Improving Text-to-Image Generation with Multimodal Semantic Coherence in Adversarial Training

Research in the field of text to image generation has shown incredible momentum owing to the availability of more powerful natural language processing (NLP) models and generative networks. The quality of data representation learned by the generative models acts as a determining factor in the success of these models. Self-supervised learning augments the generative power of these networks by utilizing the underlying hidden structure of the data for providing supervisory signals. Contrastive learning (CL), a self-supervised technique, has been used in generative models to foster improvements in image to image and text to image (T2I) tasks. Use of generative adversarial networks (GAN) is not nascent in the field of text to image generation. But, GANs suffer from the problem of training instability. In T2I models, the existence of numerous mappings between the image and text captions adds more to this training instability and puts the adversarial loss under another constraint. Several T2I models have been proposed in the literature which have employed CL with the intent to stabilize the GAN training and improve semantic consistency of generated images and textual captions.
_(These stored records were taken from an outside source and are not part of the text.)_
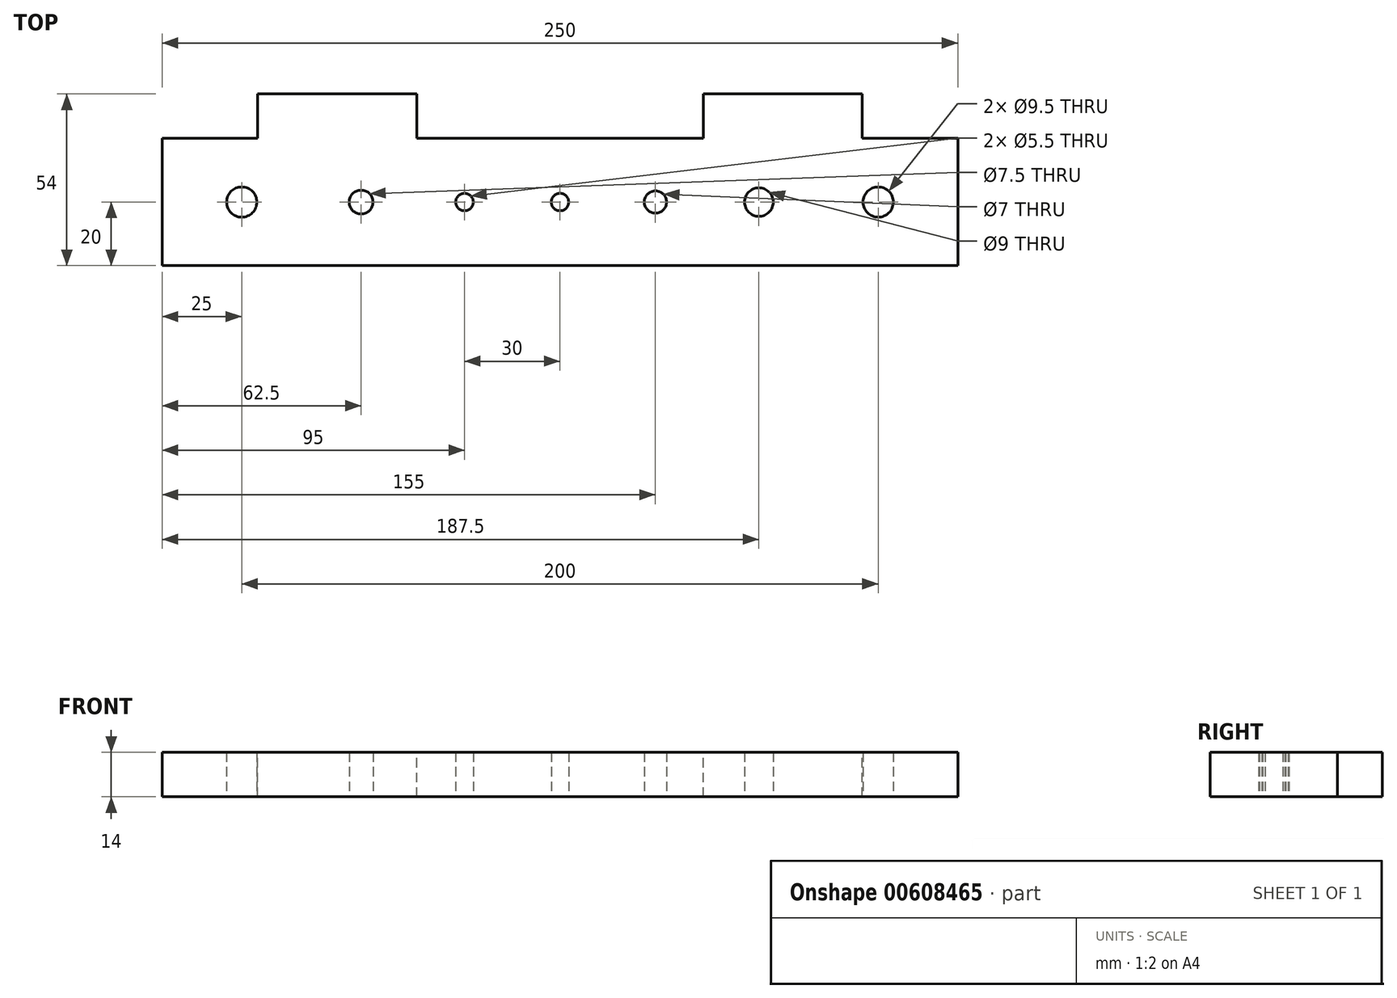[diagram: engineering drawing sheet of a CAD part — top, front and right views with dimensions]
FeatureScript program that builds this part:
annotation { "Feature Type Name" : "Feature", "Feature Type Description" : "" }
export const myFeature = defineFeature(function(context is Context, id is Id, definition is map)
    precondition{}
    {
        {
            var Q0;
            Q0=qCreatedBy(makeId("Top.planeOp"),FACE);
            var sketch = newSketch(context, id + "F0", { "sketchPlane" : qUnion([Q0])});
            skLineSegment(sketch, "E0.bottom", {"start": v(-125, 0) * mm, "end": v(125, 0) * mm});
            skLineSegment(sketch, "E0.top", {"start": v(-125, -40) * mm, "end": v(125, -40) * mm});
            skLineSegment(sketch, "E0.left", {"start": v(-125, 0) * mm, "end": v(-125, -40) * mm});
            skLineSegment(sketch, "E0.right", {"start": v(125, 0) * mm, "end": v(125, -40) * mm});
            skPoint(sketch, "E1", {"position": v(0, 0) * mm});
            skPoint(sketch, "E2", {"position": v(125, -20) * mm});
            skCircle(sketch, "E3", {"center": v(-100, -20) * mm, "radius": 4.75 * mm});
            skCircle(sketch, "E4", {"center": v(-62.5, -20) * mm, "radius": 3.75 * mm});
            skCircle(sketch, "E5", {"center": v(-30, -20) * mm, "radius": 2.75 * mm});
            skCircle(sketch, "E6", {"center": v(0, -20) * mm, "radius": 2.75 * mm});
            skCircle(sketch, "E7", {"center": v(30, -20) * mm, "radius": 3.5 * mm});
            skCircle(sketch, "E8", {"center": v(62.5, -20) * mm, "radius": 4.5 * mm});
            skCircle(sketch, "E9", {"center": v(100, -20) * mm, "radius": 4.75 * mm});
            skLineSegment(sketch, "E10", {"start": v(-120, -20) * mm, "end": v(-80, -20) * mm, "construction": true});
            skLineSegment(sketch, "E11", {"start": v(-80, -20) * mm, "end": v(-45, -20) * mm, "construction": true});
            skLineSegment(sketch, "E12", {"start": v(-45, -20) * mm, "end": v(-15, -20) * mm, "construction": true});
            skLineSegment(sketch, "E13", {"start": v(-15, -20) * mm, "end": v(15, -20) * mm, "construction": true});
            skLineSegment(sketch, "E14", {"start": v(15, -20) * mm, "end": v(45, -20) * mm, "construction": true});
            skLineSegment(sketch, "E15", {"start": v(45, -20) * mm, "end": v(80, -20) * mm, "construction": true});
            skLineSegment(sketch, "E16", {"start": v(80, -20) * mm, "end": v(120, -20) * mm, "construction": true});
            skPoint(sketch, "E17", {"position": v(-125, -20) * mm});
            skLineSegment(sketch, "E18", {"start": v(-125, -20) * mm, "end": v(-120, -20) * mm, "construction": true});
            skLineSegment(sketch, "E19", {"start": v(120, -20) * mm, "end": v(125, -20) * mm, "construction": true});
            skSolve(sketch);
        }
        {
            var Q0;
            Q0=makeQuery(id+"F0.imprint","IMPRINT",FACE,{"disambiguationData":[TD([[makeQuery(id+"F0.imprint","IMPRINT",EDGE,{"derivedFrom":sQuery(id+"F0.wireOp",EDGE,"E0.bottom")}),-1.0]])]});
            extrude(context, id + "F1", {"entities" : qUnion([Q0]), "depth" : 14 * mm, "offsetDistance" : 25 * mm});
        }
        {
            var Q0;
            Q0=makeQuery(id+"F1.opExtrude","SWEPT_FACE",FACE,{"disambiguationData":[OSD([sQuery(id+"F0.wireOp",EDGE,"E0.bottom")])]});
            var sketch = newSketch(context, id + "F2", { "sketchPlane" : qUnion([Q0])});
            skLineSegment(sketch, "E20.bottom", {"start": v(95, 0) * mm, "end": v(45, 0) * mm});
            skLineSegment(sketch, "E20.top", {"start": v(95, 14) * mm, "end": v(45, 14) * mm});
            skLineSegment(sketch, "E20.left", {"start": v(95, 0) * mm, "end": v(95, 14) * mm});
            skLineSegment(sketch, "E20.right", {"start": v(45, 0) * mm, "end": v(45, 14) * mm});
            skLineSegment(sketch, "E21.MirrorCS", {"start": v(-95, 0) * mm, "end": v(-45, 0) * mm});
            skLineSegment(sketch, "E22.MirrorCS", {"start": v(-95, 14) * mm, "end": v(-45, 14) * mm});
            skLineSegment(sketch, "E23.MirrorCS", {"start": v(-45, 0) * mm, "end": v(-45, 14) * mm});
            skLineSegment(sketch, "E24.MirrorCS", {"start": v(-95, 0) * mm, "end": v(-95, 14) * mm});
            skSolve(sketch);
        }
        {
            var Q0;
            Q0=makeQuery(id+"F2.imprint","IMPRINT",FACE,{"disambiguationData":[TD([[makeQuery(id+"F2.imprint","IMPRINT",EDGE,{"derivedFrom":sQuery(id+"F2.wireOp",EDGE,"E20.bottom")}),-1.0]])]});
            var Q1;
            Q1=makeQuery(id+"F2.imprint","IMPRINT",FACE,{"disambiguationData":[TD([[makeQuery(id+"F2.imprint","IMPRINT",EDGE,{"derivedFrom":sQuery(id+"F2.wireOp",EDGE,"E21.MirrorCS")}),-1.0]])]});
            extrude(context, id + "F3", {"entities" : qUnion([Q0, Q1]), "operationType" : NewBodyOperationType.ADD, "depth" : 14 * mm, "offsetDistance" : 25 * mm});
        }
    });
But most of these models have used stacked architecture as baseline and attention computations for ensuring the semantic consistency of image and text. This setup becomes computationally more expensive as the resolution of the generated images increases. In this work we have employed CL in a single stage GAN for improving the convergence of generative model to a better learnt latent data representation. Comprehensive experiments upon benchmark datasets have shown remarkable improvement in the convergence rate of model when co-related with other similar state-of-the-art models.